Shortly thereafter, a second bomb went off.
It was at that moment that I was able to quickly connect the dots. I remember having a very strong feeling that the people on the street were the suspects I had seen on TV earlier that evening.
From a crouching position in the corner of my room and between two windows, I had a vantage point that allowed me to see what was playing out on the streets below. Police officers were positioned and shooting.
I continued to take pictures.
I looked out the front window and down the street and saw a silver metal object on the ground that was accompanied by sparks. I immediately jumped flat to the ground and covered my head. Within a few seconds, a thunderous explosion went off, shaking my entire bedroom. My housemates yelled to each other.
I looked up and out the window and saw a smoke cloud from the explosion rise over 50 feet above the street.
I then noticed one of the shooters running toward the police and firing at them.
Then, the black police SUV made a sudden turn in the street and quickly accelerated toward the police. As soon as the SUV started down the street, there was constant and rapid gunfire.
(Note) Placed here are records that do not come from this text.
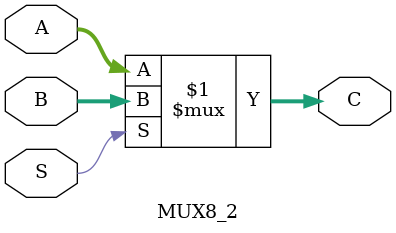
<source format=v>
`timescale 1ns / 1ps



module MUX8_2( input [7:0] A, output wire [7:0] C,
					input [7:0] B,
					input S);
assign C = S? B : A ;
endmodule
</source>
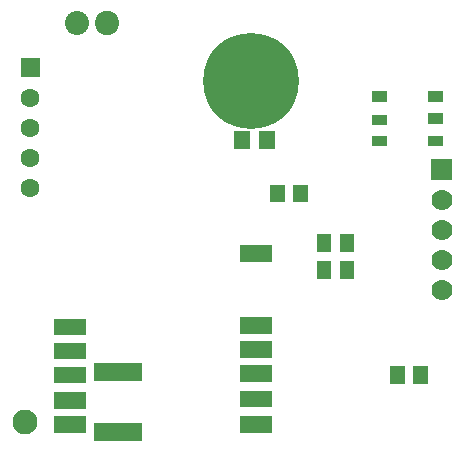
<source format=gbs>
G04 Layer: BottomSolderMaskLayer*
G04 EasyEDA v6.5.1, 2022-03-21 16:47:25*
G04 955ef46bbe064569b540ea905b21d435,97f3a3507f384188ab3f8c3e8ba95b97,10*
G04 Gerber Generator version 0.2*
G04 Scale: 100 percent, Rotated: No, Reflected: No *
G04 Dimensions in millimeters *
G04 leading zeros omitted , absolute positions ,4 integer and 5 decimal *
%FSLAX45Y45*%
%MOMM*%

%ADD43C,2.0400*%
%ADD44C,2.0600*%
%ADD45C,8.1016*%
%ADD52C,2.1016*%
%ADD53R,4.1656X1.6256*%
%ADD55C,1.6002*%
%ADD57C,1.7780*%

%LPD*%
D43*
G01*
X4229100Y4241800D03*
D44*
G01*
X4483100Y4241800D03*
G36*
X5552693Y3176015D02*
G01*
X5552693Y3326129D01*
X5692902Y3326129D01*
X5692902Y3176015D01*
G37*
G36*
X5762752Y3176015D02*
G01*
X5762752Y3326129D01*
X5902959Y3326129D01*
X5902959Y3176015D01*
G37*
G36*
X6877558Y1183386D02*
G01*
X6877558Y1331213D01*
X7001002Y1331213D01*
X7001002Y1183386D01*
G37*
G36*
X7070597Y1183386D02*
G01*
X7070597Y1331213D01*
X7194041Y1331213D01*
X7194041Y1183386D01*
G37*
G36*
X6054597Y2720086D02*
G01*
X6054597Y2867913D01*
X6178041Y2867913D01*
X6178041Y2720086D01*
G37*
G36*
X5861558Y2720086D02*
G01*
X5861558Y2867913D01*
X5985002Y2867913D01*
X5985002Y2720086D01*
G37*
G36*
X6255258Y2300986D02*
G01*
X6255258Y2448813D01*
X6378702Y2448813D01*
X6378702Y2300986D01*
G37*
G36*
X6448297Y2300986D02*
G01*
X6448297Y2448813D01*
X6571741Y2448813D01*
X6571741Y2300986D01*
G37*
G36*
X6255258Y2072386D02*
G01*
X6255258Y2220213D01*
X6378702Y2220213D01*
X6378702Y2072386D01*
G37*
G36*
X6448297Y2072386D02*
G01*
X6448297Y2220213D01*
X6571741Y2220213D01*
X6571741Y2072386D01*
G37*
G36*
X7194295Y3573779D02*
G01*
X7194295Y3663950D01*
X7324343Y3663950D01*
X7324343Y3573779D01*
G37*
G36*
X6723125Y3574287D02*
G01*
X6723125Y3664457D01*
X6853174Y3664457D01*
X6853174Y3574287D01*
G37*
G36*
X7193025Y3383787D02*
G01*
X7193025Y3473957D01*
X7323327Y3473957D01*
X7323327Y3383787D01*
G37*
G36*
X6723125Y3373881D02*
G01*
X6723125Y3464052D01*
X6853427Y3464052D01*
X6853427Y3373881D01*
G37*
G36*
X7193025Y3193795D02*
G01*
X7193025Y3283965D01*
X7323074Y3283965D01*
X7323074Y3193795D01*
G37*
G36*
X6721856Y3193795D02*
G01*
X6721856Y3283965D01*
X6851904Y3283965D01*
X6851904Y3193795D01*
G37*
G36*
X4030472Y768095D02*
G01*
X4030472Y908304D01*
X4300727Y908304D01*
X4300727Y768095D01*
G37*
G36*
X4030472Y971295D02*
G01*
X4030472Y1111504D01*
X4300727Y1111504D01*
X4300727Y971295D01*
G37*
G36*
X4030472Y1187195D02*
G01*
X4030472Y1327404D01*
X4300727Y1327404D01*
X4300727Y1187195D01*
G37*
G36*
X4030472Y1390395D02*
G01*
X4030472Y1530604D01*
X4300727Y1530604D01*
X4300727Y1390395D01*
G37*
G36*
X4030472Y1593595D02*
G01*
X4030472Y1733804D01*
X4300727Y1733804D01*
X4300727Y1593595D01*
G37*
G36*
X5605272Y768095D02*
G01*
X5605272Y908304D01*
X5875527Y908304D01*
X5875527Y768095D01*
G37*
G36*
X5605272Y983995D02*
G01*
X5605272Y1124204D01*
X5875527Y1124204D01*
X5875527Y983995D01*
G37*
G36*
X5605272Y1199895D02*
G01*
X5605272Y1340104D01*
X5875527Y1340104D01*
X5875527Y1199895D01*
G37*
G36*
X5605272Y1403095D02*
G01*
X5605272Y1543304D01*
X5875527Y1543304D01*
X5875527Y1403095D01*
G37*
G36*
X5605272Y1606295D02*
G01*
X5605272Y1746504D01*
X5875527Y1746504D01*
X5875527Y1606295D01*
G37*
G36*
X5605272Y2215895D02*
G01*
X5605272Y2356104D01*
X5875527Y2356104D01*
X5875527Y2215895D01*
G37*
D45*
G01*
X5702300Y3746500D03*
D52*
G01*
X3784600Y863600D03*
D53*
G01*
X4572000Y1282700D03*
G01*
X4572000Y774700D03*
D55*
G01*
X3828694Y2843301D03*
G01*
X3828694Y3097301D03*
G01*
X3828694Y3351301D03*
G01*
X3828694Y3605301D03*
G36*
X3748786Y3779265D02*
G01*
X3748786Y3939286D01*
X3908806Y3939286D01*
X3908806Y3779265D01*
G37*
D57*
G01*
X7315200Y1981200D03*
G01*
X7315200Y2235200D03*
G01*
X7315200Y2489200D03*
G01*
X7315200Y2743200D03*
G36*
X7226300Y2908300D02*
G01*
X7226300Y3086100D01*
X7404100Y3086100D01*
X7404100Y2908300D01*
G37*
M02*

</source>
I remember thinking to myself in that moment that what I was witnessing was almost unbelievable, like something out of a “Diehard” movie. As quickly as that thought came and went, the SUV was out of sight and the police began chase.
The events I just described – the most tense and shocking of my life – lasted about five minutes. It felt more like twenty.
The next 24 hours was a frenzy of calls from reporters and discussions with law enforcement, all while being evacuated from our house. But from the chaos came some good. The residents of Watertown came together that day, opening their doors and their hearts to their neighbors and the generosity displayed around Laurel St. was a testament to BostonStrong.
Kitzenberg moved out of his Laurel Street apartment in June 2013. He has spent the last 9 months living on a houseboat in Boston Harbor.